- READING PASSAGE:
The IND can be held by the FDA not only if they do not approve of the clinical protocol, but also if they do not believe that the primary investigator is adequate!
The definition of a good trial as considered by the FDA includes: 21 cfr 314.126
Study design allows the experimental drug to be adequately compared to a control and lead to a quantitative assessment of the drug effect
Standardized drug product
Subject recruitment and selection is adequate for the disease being investigated
Comparability across control and treatment groups, controling for age, sex, disease severity and duration, and other non-study drugs used previously or concurrently.
Reliable and well-defined methods to measure the patient response to the drug.
Consideration and minimization of bias at all stages of the trial
Results analysis
The IND will include a General Investigational Plan, which gives an overview of:
The drug rationale
Indication
How the drug will be evaluated
The type of clinical trials
Number of patients in these clinical trials
Particular risks to be considered as informed by preclinical data or prior human studies.

- SUPPLIED DATA:
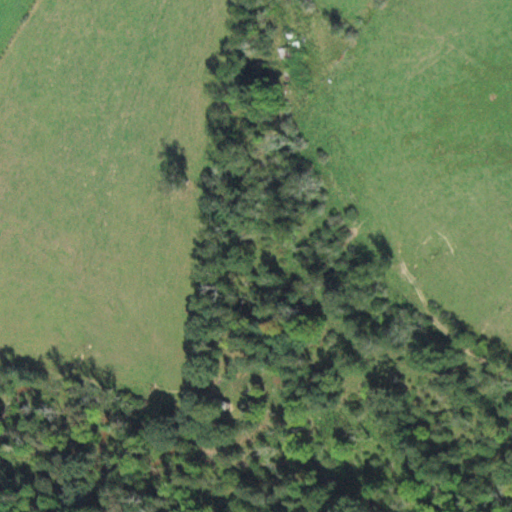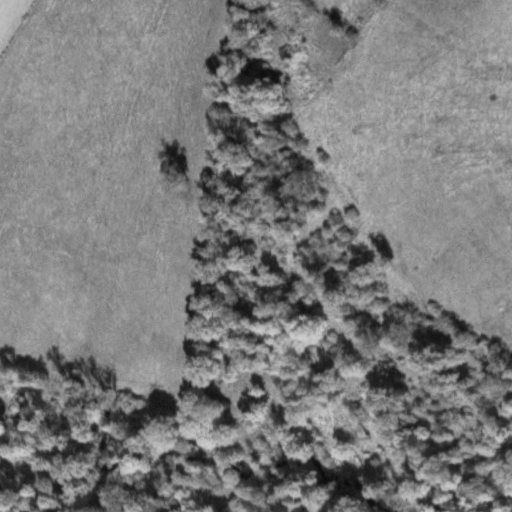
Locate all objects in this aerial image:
building: (294, 62)
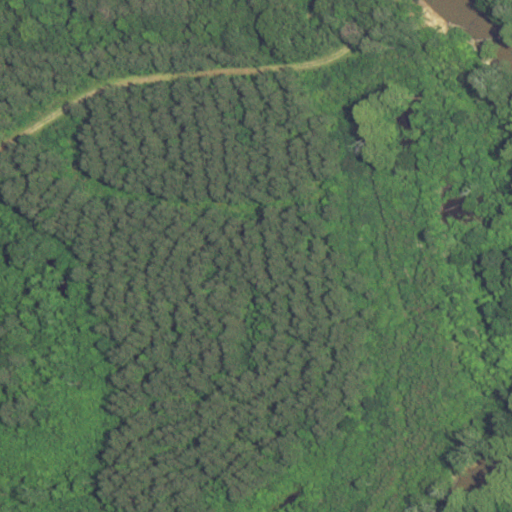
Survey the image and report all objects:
road: (194, 75)
river: (492, 235)
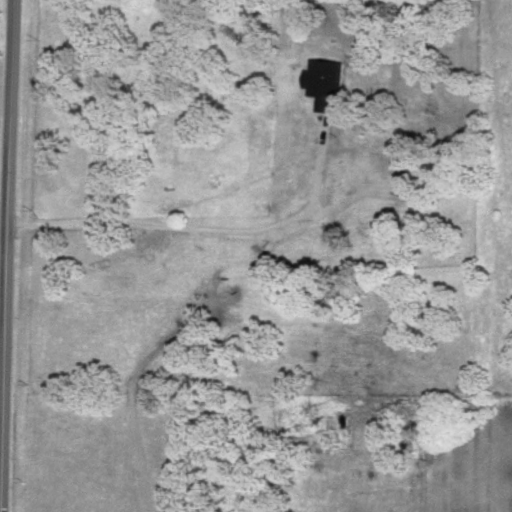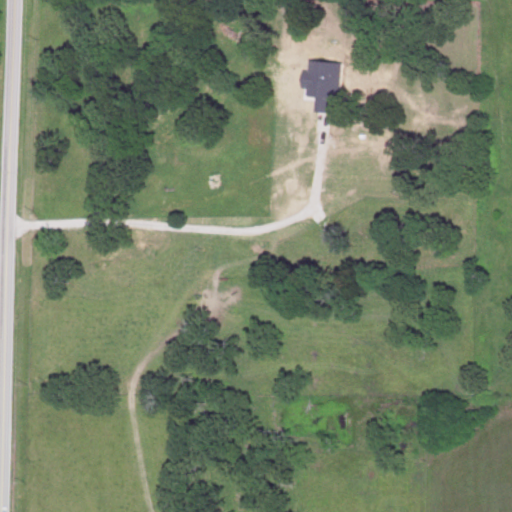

- WHAT TO WORK ON: Continue the text on the FDA's IND requirements from the point where it stops.

- WRITTEN RESPONSE:
Most likely, the IND will include a protocol for a Phase 1 study. The protocol for a Phase 1 study is more flexible. It should describe:
Outline of study
Number of patients
Safety exclusions
Dosing plan
Safety criticalities
—Type of Clinical Trials
Placebo-concurrent control - Test drug compared with inactive formulation that closely resembles drug
Dose-comparison concurrent control - Compare two different doses of the same drug
No treatment concurrent control - When no anticipation of a placebo effect, no comparison/control
Active treatment concurrent control - Compared to a known effective therapeutic - usually used in situations where no treatment/placebo would not be ethical.
Historical control - Compared to historical data
Randomized - Patients randomly allocated to one group or another
Open-label - Both the patient and the physician/data analyst know which treatment they are recieving
Blinded - The patient does not know if they are in the control or treatment group
Double-blinded - Both the patient and the physician/data analyst do not know which group they are in
Note - your placebo and drug product will need to look and be packaged identically to prevent inadvertent unblinding.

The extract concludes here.